Extract:

# # # # # # #

Reader Question:
Blood Specimens From Devices
Published on Sun Sep 01, 2002
Question: I know that when I bill Medicare, certain CPT codes should be submitted as HCPCS codes: For example, 36415* (Routine venipuncture or finger/heel/ ear stick for collection of specimen[s]) is changed to G0001 (Routine venipuncture for collection of specimen[s]). Along the same lines, is there an alternative code for 36540 (Collection of blood specimen from a partially or completely implantable venous access device) when I bill Medicare? Pennsylvania Subscriber Answer: This is an excellent question, to which you may receive a number of answers and for good reason. This answer is focused on hospital clinics.
G0001 was a new code in 2002 and one that allows for carrier discretion. If your carrier accepts this code, it is the one you should use to draw a blood specimen from a venipuncture or port. If your carrier does not accept the code, you may bill 36540, but there is no payment value or APC associated with this code.

# # # # # # #

Entries provided:
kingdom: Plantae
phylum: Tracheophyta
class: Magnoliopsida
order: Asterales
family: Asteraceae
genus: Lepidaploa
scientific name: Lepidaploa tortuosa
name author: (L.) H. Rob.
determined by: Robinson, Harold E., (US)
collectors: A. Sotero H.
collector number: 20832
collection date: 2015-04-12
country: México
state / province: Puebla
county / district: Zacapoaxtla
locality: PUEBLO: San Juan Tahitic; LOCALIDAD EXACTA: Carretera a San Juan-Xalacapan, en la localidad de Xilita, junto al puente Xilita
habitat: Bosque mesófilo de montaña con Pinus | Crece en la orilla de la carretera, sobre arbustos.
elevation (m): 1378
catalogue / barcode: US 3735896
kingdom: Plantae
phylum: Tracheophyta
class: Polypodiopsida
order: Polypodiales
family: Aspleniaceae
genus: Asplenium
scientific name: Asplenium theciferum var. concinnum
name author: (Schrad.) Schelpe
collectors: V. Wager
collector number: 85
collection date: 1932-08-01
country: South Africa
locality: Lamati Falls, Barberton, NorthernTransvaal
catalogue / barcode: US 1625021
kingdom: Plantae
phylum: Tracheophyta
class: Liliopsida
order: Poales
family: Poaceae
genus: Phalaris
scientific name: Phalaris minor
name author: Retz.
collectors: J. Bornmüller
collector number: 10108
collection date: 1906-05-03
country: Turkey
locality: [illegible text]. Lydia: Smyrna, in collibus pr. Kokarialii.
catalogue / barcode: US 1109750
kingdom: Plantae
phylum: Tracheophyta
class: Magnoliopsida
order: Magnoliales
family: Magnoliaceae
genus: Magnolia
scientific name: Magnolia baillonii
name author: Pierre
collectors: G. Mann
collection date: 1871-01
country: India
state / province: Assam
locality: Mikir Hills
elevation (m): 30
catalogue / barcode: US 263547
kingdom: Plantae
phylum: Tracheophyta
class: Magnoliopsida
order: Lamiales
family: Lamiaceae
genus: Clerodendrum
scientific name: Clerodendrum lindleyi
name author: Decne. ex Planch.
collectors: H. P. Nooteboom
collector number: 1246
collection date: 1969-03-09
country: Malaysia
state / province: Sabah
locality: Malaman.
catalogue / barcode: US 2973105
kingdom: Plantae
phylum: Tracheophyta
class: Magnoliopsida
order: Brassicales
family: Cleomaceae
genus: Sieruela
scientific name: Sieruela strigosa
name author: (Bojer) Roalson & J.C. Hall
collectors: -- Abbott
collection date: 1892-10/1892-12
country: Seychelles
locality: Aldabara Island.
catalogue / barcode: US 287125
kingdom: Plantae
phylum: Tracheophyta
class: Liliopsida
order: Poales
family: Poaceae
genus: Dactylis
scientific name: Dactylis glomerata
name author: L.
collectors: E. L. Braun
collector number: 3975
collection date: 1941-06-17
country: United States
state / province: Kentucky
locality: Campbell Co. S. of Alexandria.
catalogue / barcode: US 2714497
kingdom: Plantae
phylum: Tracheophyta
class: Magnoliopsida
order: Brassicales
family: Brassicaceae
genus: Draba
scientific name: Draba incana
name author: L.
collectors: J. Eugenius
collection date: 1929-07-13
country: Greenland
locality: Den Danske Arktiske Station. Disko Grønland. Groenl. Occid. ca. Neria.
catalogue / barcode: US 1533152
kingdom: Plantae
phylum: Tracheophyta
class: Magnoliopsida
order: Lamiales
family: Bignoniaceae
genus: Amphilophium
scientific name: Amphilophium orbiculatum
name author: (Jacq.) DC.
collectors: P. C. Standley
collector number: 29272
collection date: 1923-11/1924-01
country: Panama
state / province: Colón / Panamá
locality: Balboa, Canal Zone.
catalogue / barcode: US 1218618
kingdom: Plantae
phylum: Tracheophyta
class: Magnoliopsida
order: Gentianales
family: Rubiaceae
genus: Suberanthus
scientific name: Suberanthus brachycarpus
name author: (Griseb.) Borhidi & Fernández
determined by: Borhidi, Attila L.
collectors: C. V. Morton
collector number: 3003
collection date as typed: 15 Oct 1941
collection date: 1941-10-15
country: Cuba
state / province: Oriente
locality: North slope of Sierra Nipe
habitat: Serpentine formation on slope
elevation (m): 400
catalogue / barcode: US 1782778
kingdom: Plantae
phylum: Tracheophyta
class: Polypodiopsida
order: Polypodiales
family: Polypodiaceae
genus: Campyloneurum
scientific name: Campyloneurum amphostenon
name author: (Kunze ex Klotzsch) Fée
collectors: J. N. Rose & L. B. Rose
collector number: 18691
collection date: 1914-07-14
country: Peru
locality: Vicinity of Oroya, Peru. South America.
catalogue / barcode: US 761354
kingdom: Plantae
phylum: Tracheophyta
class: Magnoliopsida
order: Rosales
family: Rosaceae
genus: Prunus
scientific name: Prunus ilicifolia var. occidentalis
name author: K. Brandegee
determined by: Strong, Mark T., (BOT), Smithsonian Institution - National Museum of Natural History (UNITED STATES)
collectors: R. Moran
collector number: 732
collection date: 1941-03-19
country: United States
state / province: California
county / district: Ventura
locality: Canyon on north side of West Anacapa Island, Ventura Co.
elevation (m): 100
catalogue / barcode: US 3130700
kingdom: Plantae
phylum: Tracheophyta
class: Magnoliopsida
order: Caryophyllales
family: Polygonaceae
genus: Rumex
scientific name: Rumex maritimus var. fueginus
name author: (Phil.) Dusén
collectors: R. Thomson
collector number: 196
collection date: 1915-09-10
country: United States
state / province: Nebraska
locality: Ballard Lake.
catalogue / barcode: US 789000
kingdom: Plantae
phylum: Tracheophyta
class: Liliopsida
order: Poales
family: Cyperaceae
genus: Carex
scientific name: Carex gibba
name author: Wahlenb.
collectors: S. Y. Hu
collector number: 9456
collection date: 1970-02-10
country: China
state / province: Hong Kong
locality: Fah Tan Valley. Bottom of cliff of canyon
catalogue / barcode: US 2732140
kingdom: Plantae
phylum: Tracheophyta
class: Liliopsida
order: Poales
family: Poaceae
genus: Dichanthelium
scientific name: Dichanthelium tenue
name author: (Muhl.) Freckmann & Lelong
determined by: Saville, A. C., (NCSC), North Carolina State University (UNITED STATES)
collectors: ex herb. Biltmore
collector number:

# # # # # # #

Problems to solve:
[a] List every billing code that the Medicare blood-specimen Q&A mentions.
[b] Carry on the Medicare blood-specimen Q&A, starting after its last sentence.

Answers in order:
[a] 36415, G0001, 36540

[b]
Another option is to bill for the visit using only 99211 (Office or other outpatient visit ...). This is billable in hospital clinics as well as private practice settings. However, the codes are very different in each setting. Since the inception of APCs, hospitals can bill evaluation and management codes 99211-99215 for nursing and other staff time and effort. In this setting, they are not considered "incident-to" codes. The hospitals were charged with defining each of these codes and using the same definition throughout the outpatient areas.
In private practice settings, 99211 is an incident-to charge used when the patient is seen and evaluated by a nurse who is employed by the physician. Options for billing a blood collection from a port in the private practice setting include 36540 for the procedure; however, better reimbursement will most likely be obtained when you use the E/M code, 99211, for this visit.